Greg_Young1 · May 12, 2015, 8:00pm

OS/ES version?

Ben_Salem · May 12, 2015, 8:23pm

We’re currently running CoreOS 607.0.0!

Ben_Salem · May 12, 2015, 8:24pm

Oh. And ES 3.0.3. Sent a bit too fast there.

Greg_Young1 · May 12, 2015, 8:52pm

You are getting I am guessing a sigv (not included). Basically from
the stack trace malloc is failing ... This is nothing to do with our
code but due to library mismatches/code mismatches/very low level GC
bugs etc (which are normally not platform dependent). My guess would
be a glibc mismatch or whatever the issue we have been seeing between
ubuntu 14.04 and 14.10 (e.g. something mismatches and causes
stack/heap corruption). I would also guess the issue is not happening
in the same place every time?

Greg_Young1 · May 12, 2015, 9:56pm

there are many running 14.10 without issue as far as I know that looks
like the typical 14.04 issue (its stack corruption)

Glenn_Goodrich · May 13, 2015, 1:23pm

Hey Ben,

Are you running the 3 containers on one Docker host or 1 each on 3 different hosts?
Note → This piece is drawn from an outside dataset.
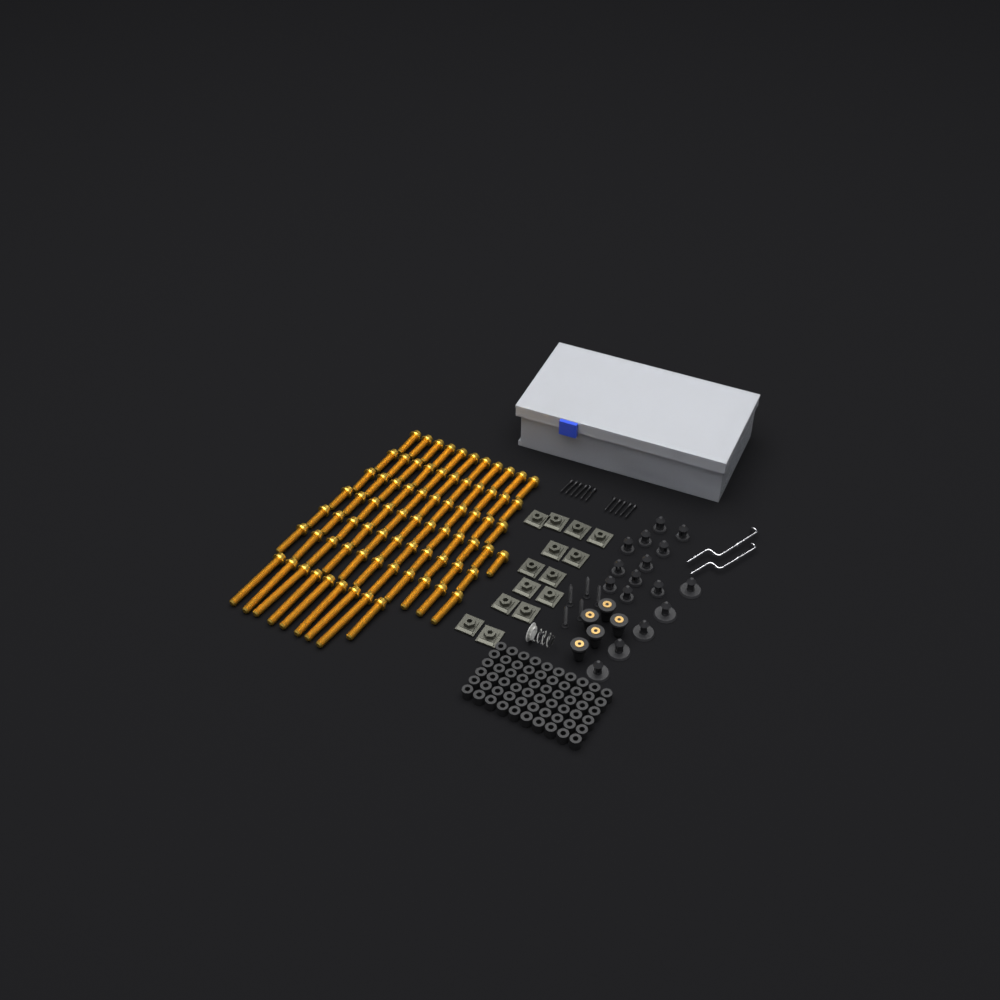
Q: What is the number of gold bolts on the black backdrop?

I am trying to get up cluster with Docker, but the IP address thing is clumsy. I can manually create 3 containers and grab the IPs, then get the cluster up… but the web interface gives a "
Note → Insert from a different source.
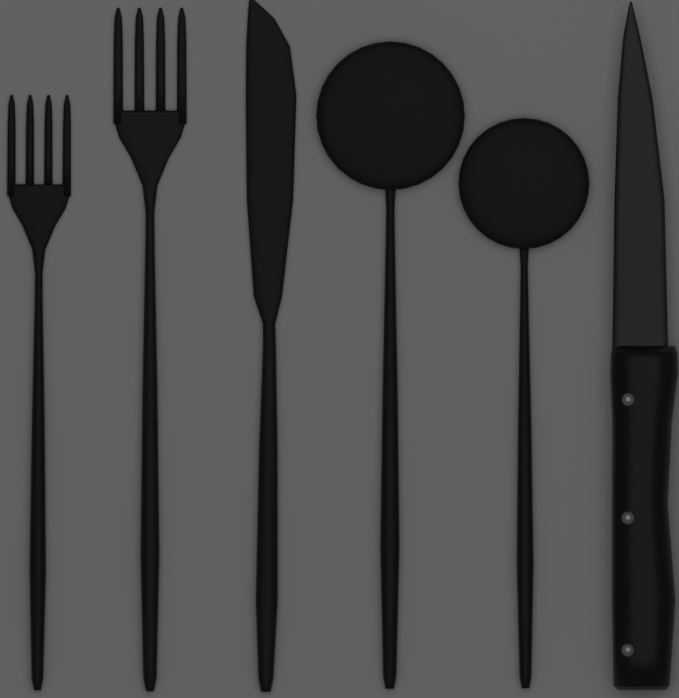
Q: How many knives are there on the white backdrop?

Bad Request (Invalid host)" error and I see some errors in the logs about “Parameter name: driveName”.

I don’t mean to hijack the thread, but I’d love any advice on getting an ES cluster up with Docker.

Glenn

Greg_Young1 · May 13, 2015, 1:26pm

"but the web interface gives a bar request invalid host" you most
likely are missing a http-prefix.

"Parameter name: driveName": a full log message would help

Ben_Salem · May 13, 2015, 4:56pm

I got my issue fixed! Hilariously, it wasn’t an Ubuntu issue at all. Eventstore seems to just be totally incompatible with Coreos 607.0.0 - upgrading to latest CoreOS fixed everything!

Glenn_Goodrich · May 13, 2015, 7:07pm

So, that did it. Adding the http-prefix, I was able to get to the web interface.

So, Ben, are you across multiple machines? I am trying to figure out how I would deploy an ES cluster on something like EC2 Container Service. I have to know all the ip addresses ahead of time, which is problematic (I think)

Any thoughts? Am I making this too hard?

Ben_Salem · May 13, 2015, 7:25pm

Yeah, we’re currently running across multiple instances - what we’re looking to do eventually, rather than having to know all of the IPs ahead of time, is use the DNS discovery flag, and just have each node register as they come up, so we can have them automatically find each other. I haven’t gotten to that point of the setup yet - trying to make sure our prototype works end-to-end with the hardcoded IPs first, but that’ll be the next step.